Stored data
------------------------------------------------

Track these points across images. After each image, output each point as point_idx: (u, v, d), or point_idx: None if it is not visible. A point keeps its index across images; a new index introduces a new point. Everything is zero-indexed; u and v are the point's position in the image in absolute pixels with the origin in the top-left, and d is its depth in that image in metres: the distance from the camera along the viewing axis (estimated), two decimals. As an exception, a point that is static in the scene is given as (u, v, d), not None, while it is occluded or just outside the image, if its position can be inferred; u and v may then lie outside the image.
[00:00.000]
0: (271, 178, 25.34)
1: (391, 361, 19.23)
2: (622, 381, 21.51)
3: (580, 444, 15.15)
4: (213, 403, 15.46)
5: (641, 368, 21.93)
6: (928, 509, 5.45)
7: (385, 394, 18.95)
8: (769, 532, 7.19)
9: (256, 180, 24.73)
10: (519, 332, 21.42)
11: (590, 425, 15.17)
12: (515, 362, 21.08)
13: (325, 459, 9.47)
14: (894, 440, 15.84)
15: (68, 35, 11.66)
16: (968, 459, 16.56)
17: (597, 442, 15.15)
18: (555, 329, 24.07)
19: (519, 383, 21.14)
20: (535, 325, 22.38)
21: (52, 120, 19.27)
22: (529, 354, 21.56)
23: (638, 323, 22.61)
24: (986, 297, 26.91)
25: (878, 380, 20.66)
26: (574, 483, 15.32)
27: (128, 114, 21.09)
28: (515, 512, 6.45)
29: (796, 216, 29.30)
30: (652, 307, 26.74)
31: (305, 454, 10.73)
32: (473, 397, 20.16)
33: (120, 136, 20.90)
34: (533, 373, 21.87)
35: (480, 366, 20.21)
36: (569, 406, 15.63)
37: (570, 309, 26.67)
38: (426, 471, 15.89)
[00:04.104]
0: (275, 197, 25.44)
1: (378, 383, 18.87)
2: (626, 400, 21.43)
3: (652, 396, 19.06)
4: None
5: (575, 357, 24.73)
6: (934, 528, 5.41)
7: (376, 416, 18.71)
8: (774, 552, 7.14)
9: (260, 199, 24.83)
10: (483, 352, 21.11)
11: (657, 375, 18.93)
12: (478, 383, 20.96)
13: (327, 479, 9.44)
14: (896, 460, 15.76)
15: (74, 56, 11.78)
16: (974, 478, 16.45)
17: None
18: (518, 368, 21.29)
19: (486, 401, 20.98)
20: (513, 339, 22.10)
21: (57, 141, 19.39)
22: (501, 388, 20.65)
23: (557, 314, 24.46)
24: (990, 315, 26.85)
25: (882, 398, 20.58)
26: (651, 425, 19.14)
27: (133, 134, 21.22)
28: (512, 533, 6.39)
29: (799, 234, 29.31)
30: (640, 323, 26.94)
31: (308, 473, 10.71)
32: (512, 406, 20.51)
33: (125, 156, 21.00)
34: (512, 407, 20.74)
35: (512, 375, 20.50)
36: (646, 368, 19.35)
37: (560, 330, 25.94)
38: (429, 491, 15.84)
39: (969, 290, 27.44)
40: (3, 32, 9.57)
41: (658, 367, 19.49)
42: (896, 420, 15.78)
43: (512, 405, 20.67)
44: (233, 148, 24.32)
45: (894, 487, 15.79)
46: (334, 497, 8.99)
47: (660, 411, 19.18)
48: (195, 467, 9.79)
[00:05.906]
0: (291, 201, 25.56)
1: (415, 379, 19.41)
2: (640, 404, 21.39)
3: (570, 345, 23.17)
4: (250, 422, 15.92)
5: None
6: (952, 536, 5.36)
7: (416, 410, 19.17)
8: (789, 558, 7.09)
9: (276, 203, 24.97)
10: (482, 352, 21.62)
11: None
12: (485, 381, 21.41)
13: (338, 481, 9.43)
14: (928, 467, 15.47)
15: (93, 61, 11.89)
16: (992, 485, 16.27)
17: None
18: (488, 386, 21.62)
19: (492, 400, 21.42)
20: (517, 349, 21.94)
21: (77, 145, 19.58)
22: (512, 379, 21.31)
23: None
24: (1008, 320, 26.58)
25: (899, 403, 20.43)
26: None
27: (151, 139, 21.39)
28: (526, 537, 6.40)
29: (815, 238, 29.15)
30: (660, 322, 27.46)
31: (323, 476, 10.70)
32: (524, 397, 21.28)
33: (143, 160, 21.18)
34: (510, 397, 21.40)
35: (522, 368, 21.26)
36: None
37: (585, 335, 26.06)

------------------------------------------------

* Aim of the task:
Every record shown above should be written out again exactly.

* Solution for this problem:
Track these points across images. After each image, output each point as point_idx: (u, v, d), or point_idx: None if it is not visible. A point keeps its index across images; a new index introduces a new point. Everything is zero-indexed; u and v are the point's position in the image in absolute pixels with the origin in the top-left, and d is its depth in that image in metres: the distance from the camera along the viewing axis (estimated), two decimals. As an exception, a point that is static in the scene is given as (u, v, d), not None, while it is occluded or just outside the image, if its position can be inferred; u and v may then lie outside the image.
[00:00.000]
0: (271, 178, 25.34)
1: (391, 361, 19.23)
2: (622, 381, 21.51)
3: (580, 444, 15.15)
4: (213, 403, 15.46)
5: (641, 368, 21.93)
6: (928, 509, 5.45)
7: (385, 394, 18.95)
8: (769, 532, 7.19)
9: (256, 180, 24.73)
10: (519, 332, 21.42)
11: (590, 425, 15.17)
12: (515, 362, 21.08)
13: (325, 459, 9.47)
14: (894, 440, 15.84)
15: (68, 35, 11.66)
16: (968, 459, 16.56)
17: (597, 442, 15.15)
18: (555, 329, 24.07)
19: (519, 383, 21.14)
20: (535, 325, 22.38)
21: (52, 120, 19.27)
22: (529, 354, 21.56)
23: (638, 323, 22.61)
24: (986, 297, 26.91)
25: (878, 380, 20.66)
26: (574, 483, 15.32)
27: (128, 114, 21.09)
28: (515, 512, 6.45)
29: (796, 216, 29.30)
30: (652, 307, 26.74)
31: (305, 454, 10.73)
32: (473, 397, 20.16)
33: (120, 136, 20.90)
34: (533, 373, 21.87)
35: (480, 366, 20.21)
36: (569, 406, 15.63)
37: (570, 309, 26.67)
38: (426, 471, 15.89)
[00:04.104]
0: (275, 197, 25.44)
1: (378, 383, 18.87)
2: (626, 400, 21.43)
3: (652, 396, 19.06)
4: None
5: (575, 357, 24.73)
6: (934, 528, 5.41)
7: (376, 416, 18.71)
8: (774, 552, 7.14)
9: (260, 199, 24.83)
10: (483, 352, 21.11)
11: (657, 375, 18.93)
12: (478, 383, 20.96)
13: (327, 479, 9.44)
14: (896, 460, 15.76)
15: (74, 56, 11.78)
16: (974, 478, 16.45)
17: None
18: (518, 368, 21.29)
19: (486, 401, 20.98)
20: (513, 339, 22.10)
21: (57, 141, 19.39)
22: (501, 388, 20.65)
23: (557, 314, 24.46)
24: (990, 315, 26.85)
25: (882, 398, 20.58)
26: (651, 425, 19.14)
27: (133, 134, 21.22)
28: (512, 533, 6.39)
29: (799, 234, 29.31)
30: (640, 323, 26.94)
31: (308, 473, 10.71)
32: (512, 406, 20.51)
33: (125, 156, 21.00)
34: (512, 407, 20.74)
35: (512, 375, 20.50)
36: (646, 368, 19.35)
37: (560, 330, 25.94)
38: (429, 491, 15.84)
39: (969, 290, 27.44)
40: (3, 32, 9.57)
41: (658, 367, 19.49)
42: (896, 420, 15.78)
43: (512, 405, 20.67)
44: (233, 148, 24.32)
45: (894, 487, 15.79)
46: (334, 497, 8.99)
47: (660, 411, 19.18)
48: (195, 467, 9.79)
[00:05.906]
0: (291, 201, 25.56)
1: (415, 379, 19.41)
2: (640, 404, 21.39)
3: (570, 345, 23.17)
4: (250, 422, 15.92)
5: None
6: (952, 536, 5.36)
7: (416, 410, 19.17)
8: (789, 558, 7.09)
9: (276, 203, 24.97)
10: (482, 352, 21.62)
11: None
12: (485, 381, 21.41)
13: (338, 481, 9.43)
14: (928, 467, 15.47)
15: (93, 61, 11.89)
16: (992, 485, 16.27)
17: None
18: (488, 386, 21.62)
19: (492, 400, 21.42)
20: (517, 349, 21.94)
21: (77, 145, 19.58)
22: (512, 379, 21.31)
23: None
24: (1008, 320, 26.58)
25: (899, 403, 20.43)
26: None
27: (151, 139, 21.39)
28: (526, 537, 6.40)
29: (815, 238, 29.15)
30: (660, 322, 27.46)
31: (323, 476, 10.70)
32: (524, 397, 21.28)
33: (143, 160, 21.18)
34: (510, 397, 21.40)
35: (522, 368, 21.26)
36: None
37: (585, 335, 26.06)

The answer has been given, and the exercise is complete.